Tags
ACLA, Alasdair MacIntyre, autobiography, G.W.F. Hegel, Imre Lakatos, Momin Malik, perennialism, relativism, Thomas Kuhn, Zhuangzi
How should one do philosophy across cultures? This is not an easy question, though too many people treat it as if it is. Mid-twentieth-century answers leaned to a perennialism like Ken Wilber’s, where at some deep level all the traditions are basically the same. That perennialism does not stand up to critical scrutiny: philosophical traditions are quite different from each other, and disagree with each other (and within each other) on crucial points.

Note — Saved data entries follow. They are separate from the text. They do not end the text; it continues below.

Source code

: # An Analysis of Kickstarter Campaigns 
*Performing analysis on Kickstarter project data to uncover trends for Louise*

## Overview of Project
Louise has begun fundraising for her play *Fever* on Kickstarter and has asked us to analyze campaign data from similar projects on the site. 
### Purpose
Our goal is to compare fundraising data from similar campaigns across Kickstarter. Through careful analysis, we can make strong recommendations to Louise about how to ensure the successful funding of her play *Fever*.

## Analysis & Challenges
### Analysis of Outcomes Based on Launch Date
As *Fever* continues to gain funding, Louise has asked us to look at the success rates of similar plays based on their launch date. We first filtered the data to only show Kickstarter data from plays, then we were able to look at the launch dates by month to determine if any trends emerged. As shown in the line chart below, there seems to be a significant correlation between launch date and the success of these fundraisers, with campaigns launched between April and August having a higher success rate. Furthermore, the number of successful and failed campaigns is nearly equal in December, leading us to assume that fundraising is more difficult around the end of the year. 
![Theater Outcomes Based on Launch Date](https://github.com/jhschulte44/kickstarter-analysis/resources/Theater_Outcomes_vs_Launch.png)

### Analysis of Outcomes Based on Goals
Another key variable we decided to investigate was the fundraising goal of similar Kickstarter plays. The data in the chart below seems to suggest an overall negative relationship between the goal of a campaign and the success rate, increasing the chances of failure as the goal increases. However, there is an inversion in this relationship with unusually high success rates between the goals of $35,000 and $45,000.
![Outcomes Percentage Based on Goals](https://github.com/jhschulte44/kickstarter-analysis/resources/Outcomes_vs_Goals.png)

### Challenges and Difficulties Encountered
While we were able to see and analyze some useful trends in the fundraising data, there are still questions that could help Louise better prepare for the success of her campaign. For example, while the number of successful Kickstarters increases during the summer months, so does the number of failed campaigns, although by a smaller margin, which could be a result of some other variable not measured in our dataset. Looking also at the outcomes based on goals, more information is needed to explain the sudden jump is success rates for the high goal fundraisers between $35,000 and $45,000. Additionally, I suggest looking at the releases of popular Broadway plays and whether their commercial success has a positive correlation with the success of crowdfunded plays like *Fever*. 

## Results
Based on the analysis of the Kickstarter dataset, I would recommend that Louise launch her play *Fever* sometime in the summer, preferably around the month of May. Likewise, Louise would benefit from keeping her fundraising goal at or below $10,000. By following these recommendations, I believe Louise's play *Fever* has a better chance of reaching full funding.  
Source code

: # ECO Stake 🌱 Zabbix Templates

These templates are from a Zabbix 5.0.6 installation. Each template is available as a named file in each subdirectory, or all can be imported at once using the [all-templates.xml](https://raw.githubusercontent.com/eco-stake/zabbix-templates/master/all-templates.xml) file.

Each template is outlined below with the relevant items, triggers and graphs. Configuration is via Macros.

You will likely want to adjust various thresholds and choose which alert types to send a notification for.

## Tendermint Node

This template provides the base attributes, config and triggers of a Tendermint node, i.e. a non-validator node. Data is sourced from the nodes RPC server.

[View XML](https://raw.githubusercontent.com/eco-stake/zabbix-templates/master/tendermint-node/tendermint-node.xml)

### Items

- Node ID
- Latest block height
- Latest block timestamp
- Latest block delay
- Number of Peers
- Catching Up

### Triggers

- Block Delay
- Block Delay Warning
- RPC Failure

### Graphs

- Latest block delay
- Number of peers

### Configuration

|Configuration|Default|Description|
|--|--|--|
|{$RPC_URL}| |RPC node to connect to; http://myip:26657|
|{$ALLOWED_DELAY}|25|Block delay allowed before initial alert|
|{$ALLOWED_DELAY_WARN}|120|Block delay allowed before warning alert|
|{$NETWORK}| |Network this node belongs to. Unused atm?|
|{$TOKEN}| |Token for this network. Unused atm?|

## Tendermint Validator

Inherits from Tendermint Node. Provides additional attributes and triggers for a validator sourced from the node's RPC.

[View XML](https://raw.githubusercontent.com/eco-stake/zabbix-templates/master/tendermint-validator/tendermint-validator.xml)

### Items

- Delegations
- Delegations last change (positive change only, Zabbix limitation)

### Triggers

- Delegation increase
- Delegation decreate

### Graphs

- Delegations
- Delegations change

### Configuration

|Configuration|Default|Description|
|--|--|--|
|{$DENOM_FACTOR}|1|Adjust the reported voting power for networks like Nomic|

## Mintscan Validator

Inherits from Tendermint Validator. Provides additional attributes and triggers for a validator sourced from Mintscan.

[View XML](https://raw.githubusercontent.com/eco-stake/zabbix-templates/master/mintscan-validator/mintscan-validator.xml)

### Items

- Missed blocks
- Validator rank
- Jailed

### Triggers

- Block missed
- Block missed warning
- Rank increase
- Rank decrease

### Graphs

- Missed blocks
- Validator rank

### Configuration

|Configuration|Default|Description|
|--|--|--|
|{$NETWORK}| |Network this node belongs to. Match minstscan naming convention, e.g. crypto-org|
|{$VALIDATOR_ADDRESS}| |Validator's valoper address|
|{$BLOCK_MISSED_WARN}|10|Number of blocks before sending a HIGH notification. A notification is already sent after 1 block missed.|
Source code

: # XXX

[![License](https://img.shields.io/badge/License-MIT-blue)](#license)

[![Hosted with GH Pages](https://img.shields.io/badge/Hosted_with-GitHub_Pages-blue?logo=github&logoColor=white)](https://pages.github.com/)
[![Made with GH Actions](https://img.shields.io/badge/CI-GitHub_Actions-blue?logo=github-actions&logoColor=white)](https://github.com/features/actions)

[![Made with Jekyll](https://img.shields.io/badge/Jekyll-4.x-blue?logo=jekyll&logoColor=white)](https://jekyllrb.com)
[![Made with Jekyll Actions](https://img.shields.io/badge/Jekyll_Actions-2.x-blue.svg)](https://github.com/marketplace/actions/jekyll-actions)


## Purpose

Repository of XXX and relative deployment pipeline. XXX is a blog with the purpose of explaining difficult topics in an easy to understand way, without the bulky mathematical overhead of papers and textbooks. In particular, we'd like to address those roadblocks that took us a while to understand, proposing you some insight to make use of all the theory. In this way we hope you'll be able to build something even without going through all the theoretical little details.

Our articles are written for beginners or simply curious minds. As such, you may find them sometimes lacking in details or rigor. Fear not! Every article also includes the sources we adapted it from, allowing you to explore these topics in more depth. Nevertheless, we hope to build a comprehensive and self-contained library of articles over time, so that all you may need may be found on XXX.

But once one acknowledges those differences, one is still left trying to figure out what to do with them. It will not do to take one’s starting standard as given and judge everything that one encounters according to it – an approach characteristic of analytic philosophers, but also taken by Martha Nussbaum in Upheavals of Thought. Once one does that, there is scarcely much point left to thinking cross-culturally at all, for one already knows the answers. Given human finitude and fallibility, such confidence seems more like gross arrogance. But no better is the converse approach – typically labelled relativist – which views all the different traditions as equally right. Such an approach is a logical absurdity, since very few traditions themselves hold such a view: by declaring them right it declares them wrong.